レペゼン地球はハラスメントを利用した“炎上商法”

 炎上商法で現在物議を醸しているYouTuberは他にもいる。レペゼン地球のDJ社長だ。

 DJ社長はパワハラ・セクハラ騒動を自演・自作し炎上さて、プロモーションに利用したが、騒動の経緯は以下の通りだ。

 まず今月17日、DJ社長の事務所に所属するタレント・ジャスミンゆまが「DJ社長からパワハラやセクハラを受けている」と自身のTwitterで告発。二人が会話をするLINEのスクショ画面も投稿されたが、そこにはDJ社長がジャスミンをホテルに誘い、彼女が断ると「社長の言うこと聞けねーのか!!」「お前はクビだーー」と、パワハラをするものであった。

 ジャスミンのTwitterには彼女を心配するリプライや、逆に「自己防衛がなっていない」として彼女を責める声なども集まり、炎上状態に。翌日、DJ社長は坊主ヘアにし「ジャスミンの言っていることは全て事実」と認め、謝罪する動画を投稿した。

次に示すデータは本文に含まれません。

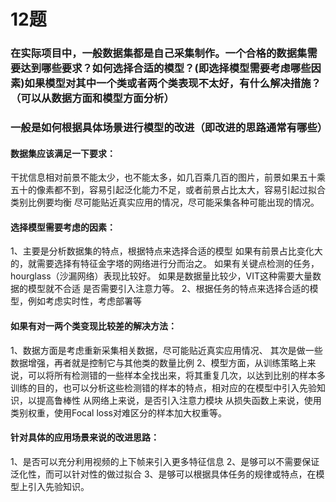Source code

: # 12题
### 在实际项目中，一般数据集都是自己采集制作。一个合格的数据集需要达到哪些要求？如何选择合适的模型？(即选择模型需要考虑哪些因素)如果模型对其中一个类或者两个类表现不太好，有什么解决措施？（可以从数据方面和模型方面分析）
### 一般是如何根据具体场景进行模型的改进（即改进的思路通常有哪些）

#### 数据集应该满足一下要求：
干扰信息相对前景不能太少，也不能太多，如几百乘几百的图片，前景如果五十乘五十的像素都不到，容易引起泛化能力不足，或者前景占比太大，容易引起过拟合
类别比例要均衡
尽可能贴近真实应用的情况，尽可能采集各种可能出现的情况。

#### 选择模型需要考虑的因素：
1、主要是分析数据集的特点，根据特点来选择合适的模型
如果有前景占比变化大的，就需要选择有特征金字塔的网络进行分而治之。
如果有关键点检测的任务，hourglass（沙漏网络）表现比较好。
如果是数据量比较少，VIT这种需要大量数据的模型就不合适
是否需要引入注意力等。
2、根据任务的特点来选择合适的模型，例如考虑实时性，考虑部署等

#### 如果有对一两个类变现比较差的解决方法：
1、数据方面是考虑重新采集相关数据，尽可能贴近真实应用情况、
其次是做一些数据增强，再者就是控制它与其他类的数量比例
2、模型方面，从训练策略上来说，可以将所有检测错的一些样本全找出来，将其重复几次，以达到比别的样本多训练的目的，也可以分析这些检测错的样本的特点，相对应的在模型中引入先验知识，以提高鲁棒性
从网络上来说，是否引入注意力模块
从损失函数上来说，使用类别权重，使用Focal loss对难区分的样本加大权重等。

#### 针对具体的应用场景来说的改进思路：
1、是否可以充分利用视频的上下帧来引入更多特征信息
2、是够可以不需要保证泛化性，而可以针对性的做过拟合
3、是够可以根据具体任务的规律或特点，在模型上引入先验知识。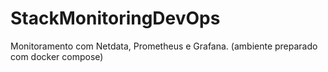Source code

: # StackMonitoringDevOps
Monitoramento com Netdata, Prometheus e Grafana. (ambiente preparado com docker compose)
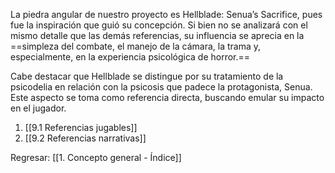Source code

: 
La piedra angular de nuestro proyecto es Hellblade: Senua’s Sacrifice, pues fue la inspiración que guió su concepción. Si bien no se analizará con el mismo detalle que las demás referencias, su influencia se aprecia en la ==simpleza del combate, el manejo de la cámara, la trama y, especialmente, en la experiencia psicológica de horror.==

Cabe destacar que Hellblade se distingue por su tratamiento de la psicodelia en relación con la psicosis que padece la protagonista, Senua. Este aspecto se toma como referencia directa, buscando emular su impacto en el jugador.

1. [[9.1 Referencias jugables]]
2. [[9.2 Referencias narrativas]]


Regresar: [[1. Concepto general - Índice]]
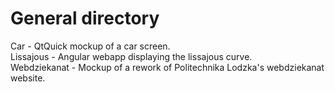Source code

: # General directory

Car - QtQuick mockup of a car screen.  
Lissajous - Angular webapp displaying the lissajous curve.  
Webdziekanat - Mockup of a rework of Politechnika Lodzka's webdziekanat website.  
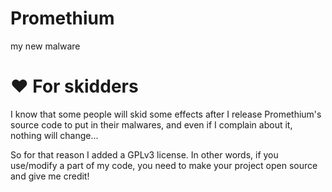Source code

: # Promethium

my new malware

# ❤️ For skidders
I know that some people will skid some effects after I release Promethium's source code to put in their malwares, and even if I complain about it, nothing will change...

So for that reason I added a GPLv3 license. In other words, if you use/modify a part of my code, you need to make your project open source and give me credit!
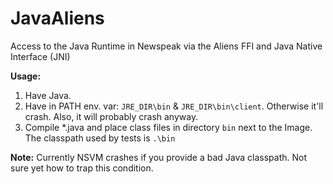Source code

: # JavaAliens
Access to the Java Runtime in Newspeak via the Aliens FFI and Java Native Interface (JNI)

**Usage:**
1. Have Java.
2. Have in PATH env. var: `JRE_DIR\bin` & `JRE_DIR\bin\client`. Otherwise it'll crash. Also, it will probably crash anyway.
3. Compile \*.java and place class files in directory `bin` next to the Image. The classpath used by tests is `.\bin`

**Note:** Currently NSVM crashes if you provide a bad Java classpath. Not sure yet how to trap this condition.
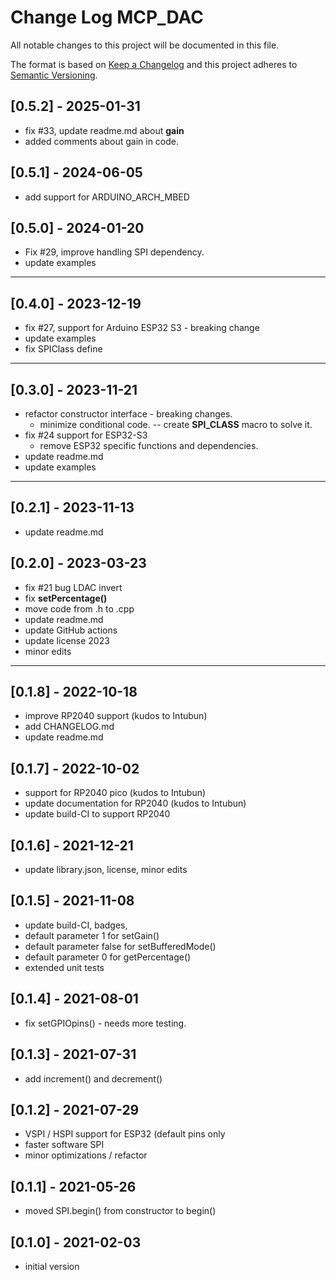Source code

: # Change Log MCP_DAC

All notable changes to this project will be documented in this file.

The format is based on [Keep a Changelog](http://keepachangelog.com/)
and this project adheres to [Semantic Versioning](http://semver.org/).


## [0.5.2] - 2025-01-31
- fix #33, update readme.md about **gain**
- added comments about gain in code.

## [0.5.1] - 2024-06-05
- add support for ARDUINO_ARCH_MBED

## [0.5.0] - 2024-01-20
- Fix #29, improve handling SPI dependency.
- update examples

----

## [0.4.0] - 2023-12-19
- fix #27, support for Arduino ESP32 S3 - breaking change
- update examples
- fix SPIClass define

----

## [0.3.0] - 2023-11-21
- refactor constructor interface - breaking changes.
  - minimize conditional code.
  -- create __SPI_CLASS__ macro to solve it.
- fix #24 support for ESP32-S3
  - remove ESP32 specific functions and dependencies.
- update readme.md
- update examples

----

## [0.2.1] - 2023-11-13
- update readme.md

## [0.2.0] - 2023-03-23
- fix #21 bug LDAC invert
- fix **setPercentage()**
- move code from .h to .cpp
- update readme.md
- update GitHub actions
- update license 2023
- minor edits

----

## [0.1.8] - 2022-10-18
- improve RP2040 support (kudos to Intubun)
- add CHANGELOG.md
- update readme.md

## [0.1.7] - 2022-10-02
- support for RP2040 pico (kudos to Intubun)
- update documentation for RP2040 (kudos to Intubun)
- update build-CI to support RP2040

## [0.1.6] - 2021-12-21
- update library.json, license, minor edits

## [0.1.5] - 2021-11-08
- update build-CI, badges,
- default parameter 1 for setGain()
- default parameter false for setBufferedMode()
- default parameter 0 for getPercentage()
- extended unit tests

## [0.1.4] - 2021-08-01
- fix setGPIOpins() - needs more testing.

## [0.1.3] - 2021-07-31
- add increment() and decrement()

## [0.1.2] - 2021-07-29
- VSPI / HSPI support for ESP32 (default pins only
- faster software SPI
- minor optimizations / refactor

## [0.1.1] - 2021-05-26
- moved SPI.begin() from constructor to begin()

## [0.1.0] - 2021-02-03
- initial version

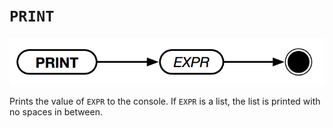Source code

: # `PRINT`

![PRINT](../assets/print.png)

Prints the value of `EXPR` to the console. If `EXPR` is a list, the list is printed with no spaces in between.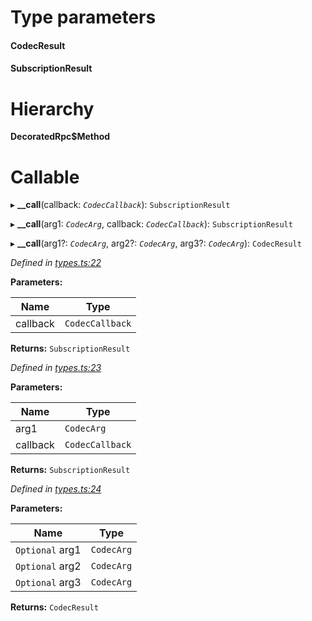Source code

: 

# Type parameters
#### CodecResult 
#### SubscriptionResult 
# Hierarchy

**DecoratedRpc$Method**

# Callable
▸ **__call**(callback: *`CodecCallback`*): `SubscriptionResult`

▸ **__call**(arg1: *`CodecArg`*, callback: *`CodecCallback`*): `SubscriptionResult`

▸ **__call**(arg1?: *`CodecArg`*, arg2?: *`CodecArg`*, arg3?: *`CodecArg`*): `CodecResult`

*Defined in [types.ts:22](https://github.com/polkadot-js/api/blob/9a56f1b/packages/api/src/types.ts#L22)*

**Parameters:**

| Name | Type |
| ------ | ------ |
| callback | `CodecCallback` |

**Returns:** `SubscriptionResult`

*Defined in [types.ts:23](https://github.com/polkadot-js/api/blob/9a56f1b/packages/api/src/types.ts#L23)*

**Parameters:**

| Name | Type |
| ------ | ------ |
| arg1 | `CodecArg` |
| callback | `CodecCallback` |

**Returns:** `SubscriptionResult`

*Defined in [types.ts:24](https://github.com/polkadot-js/api/blob/9a56f1b/packages/api/src/types.ts#L24)*

**Parameters:**

| Name | Type |
| ------ | ------ |
| `Optional` arg1 | `CodecArg` |
| `Optional` arg2 | `CodecArg` |
| `Optional` arg3 | `CodecArg` |

**Returns:** `CodecResult`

 しかし20日になると、今回のセクハラ・パワハラ騒動はでっち上げた“炎上商法”であることを暴露する、MV風の動画を公開。坊主ヘアはカツラであり、動画の中ではDJ社長のハラスメントを非難した人々に対して「ねぇ、どんな気持ち?」などと煽る場面もあった。

 注目を集めるためだけに“ハラスメント被害”を演出したことは、実在のハラスメント被害を矮小化してしまう可能性があり、非難が集中。動画に出演していたロックバンド・マキシマムザホルモンも大いに批判されることとなった。レペゼン地球は謝罪の後、動画を削除したが、謝罪はあくまでも「マキシマムザホルモンを巻き込んでしまったこと」についてであり、この炎上商法に対する反省ではないようだ。

 レペゼン地球のファンからは「さすがレペゼン地球」「このくらいで批判している人間はめんどくせー」「レペゼン地球は炎上が仕事」といった肯定的な声も少なくない。彼らを支持する人達がいる限り、モラルを無視した“炎上商法”はなくならないのかもしれない。